After yesterday’s mayoral election in New York...it has become clear that defund is an unambiguous loser. If you can’t sell it in New York City, where exactly can you sell it? But before we turn to the election, I should also note another catastrophe that is brewing for Dems. The conflict over teaching theory to kids is coming to a boil. Resistance is growing not just among Republicans and working class, but also the middle class and Democrats.
In general, it is clear that the woke ideology will, in fact, not became hegemonic. Yes, it is not going to decline and vanish. But what I am saying is that we are past peak woke — the high tide of woke hegemony is behind us. Formidable forces, going all the way up to the White House, have now mobilized to contain the woke counterrevolution. In a sense, the message here is reassuring: the pushback from below has, through the electoral-strategic computations of Democrats, generated forces that will almost surely contain this corrosive elite ideology."
Farooqui backs up his case with some quantitative analysis of the election results:
"Rentiers, not renters, supported AOC-endorsed Wiley. Rentier support was even higher for NYTimes-endorsed Garcia.
Turning to economic class, whether we use median household income, median family income, or median gross rent, we find the same pattern: Garcia and Wiley found support in posh districts; Adams and Yang found support in poorer districts.
As we have seen many times before, and Piketty has shown more recently, education gives a stronger handle on political affinity than income in the United States. The share of the district’s populace with a high school diploma is an excellent proxy for the working class. We find that they threw their weight behind Eric Adams....Adams had unambiguous support from working-class New Yorkers; Garcia was the choice of the highly educated elites....

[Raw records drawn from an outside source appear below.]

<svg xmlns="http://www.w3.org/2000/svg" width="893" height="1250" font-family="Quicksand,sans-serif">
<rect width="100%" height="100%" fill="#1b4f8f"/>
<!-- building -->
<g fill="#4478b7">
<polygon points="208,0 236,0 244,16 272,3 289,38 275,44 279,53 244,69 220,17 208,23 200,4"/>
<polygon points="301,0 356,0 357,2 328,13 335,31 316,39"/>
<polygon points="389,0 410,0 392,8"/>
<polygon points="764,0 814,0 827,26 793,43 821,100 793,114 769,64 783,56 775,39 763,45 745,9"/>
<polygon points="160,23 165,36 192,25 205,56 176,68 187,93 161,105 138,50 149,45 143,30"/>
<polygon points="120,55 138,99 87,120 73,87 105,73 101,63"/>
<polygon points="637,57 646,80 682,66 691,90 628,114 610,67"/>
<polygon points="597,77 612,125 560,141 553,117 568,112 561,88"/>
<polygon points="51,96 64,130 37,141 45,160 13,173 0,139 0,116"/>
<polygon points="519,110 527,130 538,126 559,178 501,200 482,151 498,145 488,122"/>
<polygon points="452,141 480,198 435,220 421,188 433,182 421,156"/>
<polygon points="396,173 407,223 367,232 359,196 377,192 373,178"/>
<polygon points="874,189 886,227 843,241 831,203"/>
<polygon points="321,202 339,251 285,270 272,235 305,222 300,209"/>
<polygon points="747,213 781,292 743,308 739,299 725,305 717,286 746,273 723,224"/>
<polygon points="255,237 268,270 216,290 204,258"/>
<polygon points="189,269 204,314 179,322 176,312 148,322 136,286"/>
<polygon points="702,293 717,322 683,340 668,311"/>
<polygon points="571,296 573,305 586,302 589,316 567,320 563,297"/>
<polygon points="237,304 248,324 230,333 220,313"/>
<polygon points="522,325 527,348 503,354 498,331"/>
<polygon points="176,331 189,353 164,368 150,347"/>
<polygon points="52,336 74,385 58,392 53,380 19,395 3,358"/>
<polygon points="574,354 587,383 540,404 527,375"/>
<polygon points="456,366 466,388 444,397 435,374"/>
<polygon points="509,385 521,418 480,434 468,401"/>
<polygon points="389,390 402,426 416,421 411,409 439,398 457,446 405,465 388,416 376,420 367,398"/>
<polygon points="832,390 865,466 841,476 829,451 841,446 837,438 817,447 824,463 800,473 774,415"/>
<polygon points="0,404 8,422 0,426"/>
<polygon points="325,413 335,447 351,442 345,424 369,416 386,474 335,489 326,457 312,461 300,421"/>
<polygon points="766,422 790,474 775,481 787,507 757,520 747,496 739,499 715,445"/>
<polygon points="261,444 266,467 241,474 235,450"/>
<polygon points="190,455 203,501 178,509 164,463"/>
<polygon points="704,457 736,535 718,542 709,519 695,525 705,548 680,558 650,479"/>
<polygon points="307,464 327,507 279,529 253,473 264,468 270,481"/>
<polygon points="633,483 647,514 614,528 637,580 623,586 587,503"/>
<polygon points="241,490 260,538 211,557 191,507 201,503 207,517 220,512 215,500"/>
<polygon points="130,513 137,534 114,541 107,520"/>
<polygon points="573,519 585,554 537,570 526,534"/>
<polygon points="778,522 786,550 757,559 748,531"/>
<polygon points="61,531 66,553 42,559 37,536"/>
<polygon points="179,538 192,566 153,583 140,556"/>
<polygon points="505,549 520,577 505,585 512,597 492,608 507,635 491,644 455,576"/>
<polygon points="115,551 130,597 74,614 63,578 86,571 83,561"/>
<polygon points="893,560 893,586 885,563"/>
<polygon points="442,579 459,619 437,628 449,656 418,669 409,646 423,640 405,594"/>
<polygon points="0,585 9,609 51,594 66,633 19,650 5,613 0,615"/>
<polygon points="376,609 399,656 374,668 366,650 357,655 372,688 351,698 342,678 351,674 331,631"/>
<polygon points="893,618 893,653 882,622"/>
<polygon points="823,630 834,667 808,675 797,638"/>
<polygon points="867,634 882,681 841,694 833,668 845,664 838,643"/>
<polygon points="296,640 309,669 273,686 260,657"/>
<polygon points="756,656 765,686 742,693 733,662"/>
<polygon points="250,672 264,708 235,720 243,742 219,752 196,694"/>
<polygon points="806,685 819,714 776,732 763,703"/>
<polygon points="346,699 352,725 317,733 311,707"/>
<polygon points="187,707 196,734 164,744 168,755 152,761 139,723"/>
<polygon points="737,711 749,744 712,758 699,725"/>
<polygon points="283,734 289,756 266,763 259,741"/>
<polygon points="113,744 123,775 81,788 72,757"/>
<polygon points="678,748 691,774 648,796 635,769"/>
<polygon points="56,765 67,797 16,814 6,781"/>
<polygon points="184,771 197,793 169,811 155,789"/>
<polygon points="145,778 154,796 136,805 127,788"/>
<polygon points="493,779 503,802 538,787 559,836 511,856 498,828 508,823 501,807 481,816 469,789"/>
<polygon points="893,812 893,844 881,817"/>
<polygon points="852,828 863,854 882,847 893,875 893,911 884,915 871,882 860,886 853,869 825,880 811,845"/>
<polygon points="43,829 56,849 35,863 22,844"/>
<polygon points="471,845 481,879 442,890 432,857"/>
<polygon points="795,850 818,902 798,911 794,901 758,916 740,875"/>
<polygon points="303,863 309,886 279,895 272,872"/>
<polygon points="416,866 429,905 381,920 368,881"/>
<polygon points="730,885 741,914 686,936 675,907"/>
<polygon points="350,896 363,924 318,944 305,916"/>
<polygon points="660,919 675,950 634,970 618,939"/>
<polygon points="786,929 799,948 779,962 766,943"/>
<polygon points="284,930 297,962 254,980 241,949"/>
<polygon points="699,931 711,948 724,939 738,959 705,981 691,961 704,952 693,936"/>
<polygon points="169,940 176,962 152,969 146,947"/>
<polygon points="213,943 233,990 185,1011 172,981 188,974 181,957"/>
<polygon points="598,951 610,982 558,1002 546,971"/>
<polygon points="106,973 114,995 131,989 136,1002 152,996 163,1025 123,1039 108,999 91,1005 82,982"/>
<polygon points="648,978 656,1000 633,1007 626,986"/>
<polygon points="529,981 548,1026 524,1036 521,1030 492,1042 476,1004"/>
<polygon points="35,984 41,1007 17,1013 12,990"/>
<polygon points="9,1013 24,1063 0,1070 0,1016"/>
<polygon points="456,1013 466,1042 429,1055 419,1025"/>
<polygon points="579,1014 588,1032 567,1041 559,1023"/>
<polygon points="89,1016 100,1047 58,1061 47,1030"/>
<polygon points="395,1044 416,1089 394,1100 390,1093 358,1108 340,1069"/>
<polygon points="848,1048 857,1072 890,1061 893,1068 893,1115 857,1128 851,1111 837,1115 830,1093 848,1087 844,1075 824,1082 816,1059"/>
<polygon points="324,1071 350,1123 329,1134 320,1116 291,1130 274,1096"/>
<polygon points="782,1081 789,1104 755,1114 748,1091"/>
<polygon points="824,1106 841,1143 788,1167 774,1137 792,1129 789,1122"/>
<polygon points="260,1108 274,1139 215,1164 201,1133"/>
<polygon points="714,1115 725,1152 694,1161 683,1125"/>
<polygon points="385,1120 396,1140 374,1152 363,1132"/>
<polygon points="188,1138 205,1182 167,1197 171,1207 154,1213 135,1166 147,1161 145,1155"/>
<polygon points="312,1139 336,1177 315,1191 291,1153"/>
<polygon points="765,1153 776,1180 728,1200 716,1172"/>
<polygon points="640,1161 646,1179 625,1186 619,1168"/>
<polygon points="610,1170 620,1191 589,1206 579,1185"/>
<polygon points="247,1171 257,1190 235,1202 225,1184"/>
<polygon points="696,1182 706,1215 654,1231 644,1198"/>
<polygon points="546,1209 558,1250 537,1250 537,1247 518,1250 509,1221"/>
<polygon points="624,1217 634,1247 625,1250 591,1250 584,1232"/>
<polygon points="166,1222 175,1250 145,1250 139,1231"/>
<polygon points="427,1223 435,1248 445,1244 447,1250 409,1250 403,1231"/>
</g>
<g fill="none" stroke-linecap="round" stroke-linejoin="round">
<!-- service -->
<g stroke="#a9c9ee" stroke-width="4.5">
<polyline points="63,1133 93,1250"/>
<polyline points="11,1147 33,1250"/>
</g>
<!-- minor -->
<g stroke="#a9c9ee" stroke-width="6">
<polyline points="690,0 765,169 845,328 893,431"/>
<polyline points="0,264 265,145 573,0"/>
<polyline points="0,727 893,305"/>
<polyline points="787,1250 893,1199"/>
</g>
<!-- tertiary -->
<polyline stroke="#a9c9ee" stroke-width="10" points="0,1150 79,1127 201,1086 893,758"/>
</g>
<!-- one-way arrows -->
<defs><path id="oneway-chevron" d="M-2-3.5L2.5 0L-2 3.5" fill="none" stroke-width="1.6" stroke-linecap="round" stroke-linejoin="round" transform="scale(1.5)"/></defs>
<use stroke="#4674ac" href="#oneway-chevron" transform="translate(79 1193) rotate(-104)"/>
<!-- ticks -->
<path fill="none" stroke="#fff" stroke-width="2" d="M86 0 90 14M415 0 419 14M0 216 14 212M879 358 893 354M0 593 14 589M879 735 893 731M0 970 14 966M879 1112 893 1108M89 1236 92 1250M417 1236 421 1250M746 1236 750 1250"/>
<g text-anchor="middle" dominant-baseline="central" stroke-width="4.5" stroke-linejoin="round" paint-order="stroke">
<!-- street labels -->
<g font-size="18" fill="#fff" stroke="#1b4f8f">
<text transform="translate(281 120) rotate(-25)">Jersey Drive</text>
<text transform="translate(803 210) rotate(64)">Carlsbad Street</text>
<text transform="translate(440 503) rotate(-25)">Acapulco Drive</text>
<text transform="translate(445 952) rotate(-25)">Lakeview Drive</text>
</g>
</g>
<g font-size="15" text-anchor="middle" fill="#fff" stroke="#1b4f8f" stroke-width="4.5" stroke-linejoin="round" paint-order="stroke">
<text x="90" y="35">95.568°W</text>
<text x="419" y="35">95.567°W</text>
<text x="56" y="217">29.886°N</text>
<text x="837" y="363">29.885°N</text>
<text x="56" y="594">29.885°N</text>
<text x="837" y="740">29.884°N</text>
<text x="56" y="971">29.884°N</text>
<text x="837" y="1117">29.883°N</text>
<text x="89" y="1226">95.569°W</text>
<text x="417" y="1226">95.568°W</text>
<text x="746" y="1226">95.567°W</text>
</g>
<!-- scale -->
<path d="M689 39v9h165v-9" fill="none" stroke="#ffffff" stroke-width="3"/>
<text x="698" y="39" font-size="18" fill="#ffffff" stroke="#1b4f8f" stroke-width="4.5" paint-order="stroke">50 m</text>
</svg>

The story that emerges from this analysis is that Adams assembled a powerful coalition of working-class and middle-class New Yorkers to win the election. Meanwhile, Garcia and Wiley split the professional class between them."
Farooqui concludes, perhaps a bit too optimistically:
"The result of the New York mayoral Democratic primary is going to accelerate the process that has been underway since the presidential election. It will provide ammunition to the forces now committed to containing the woke counterrevolution. It will become harder and harder to find a Democrat willing to toe the woke party line. No Democratic politician is going to touch defund with a pole. Prestige-schooled woke education policy wonks seem unlikely to back down. But they will find a great deal of pushback; not just from without (GOP/FOX) but from within the Democratic Party.
The NYC election marks a decisive turning point not just for the woke counterrevolution but also for Democratic politics and the future of the republic. The prospects for an exit from the secular downcycle have improved as risks associated with the woke counterrevolution have receded. Perhaps Powell, Yellen and Biden can pull it off after all. This is excellent news."